### Source data
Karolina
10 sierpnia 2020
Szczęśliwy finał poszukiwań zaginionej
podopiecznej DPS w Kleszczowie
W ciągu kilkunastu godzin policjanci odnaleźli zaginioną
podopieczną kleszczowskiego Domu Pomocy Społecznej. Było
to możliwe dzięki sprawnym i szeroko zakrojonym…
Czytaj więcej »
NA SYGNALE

### What you will do
Lines in scope run from the one holding "Szczęśliwy finał poszukiwań zaginionej" to the last line of the material above; transcribe them exactly and omit the rest.

### The answer
Szczęśliwy finał poszukiwań zaginionej
podopiecznej DPS w Kleszczowie
W ciągu kilkunastu godzin policjanci odnaleźli zaginioną
podopieczną kleszczowskiego Domu Pomocy Społecznej. Było
to możliwe dzięki sprawnym i szeroko zakrojonym…
Czytaj więcej »
NA SYGNALE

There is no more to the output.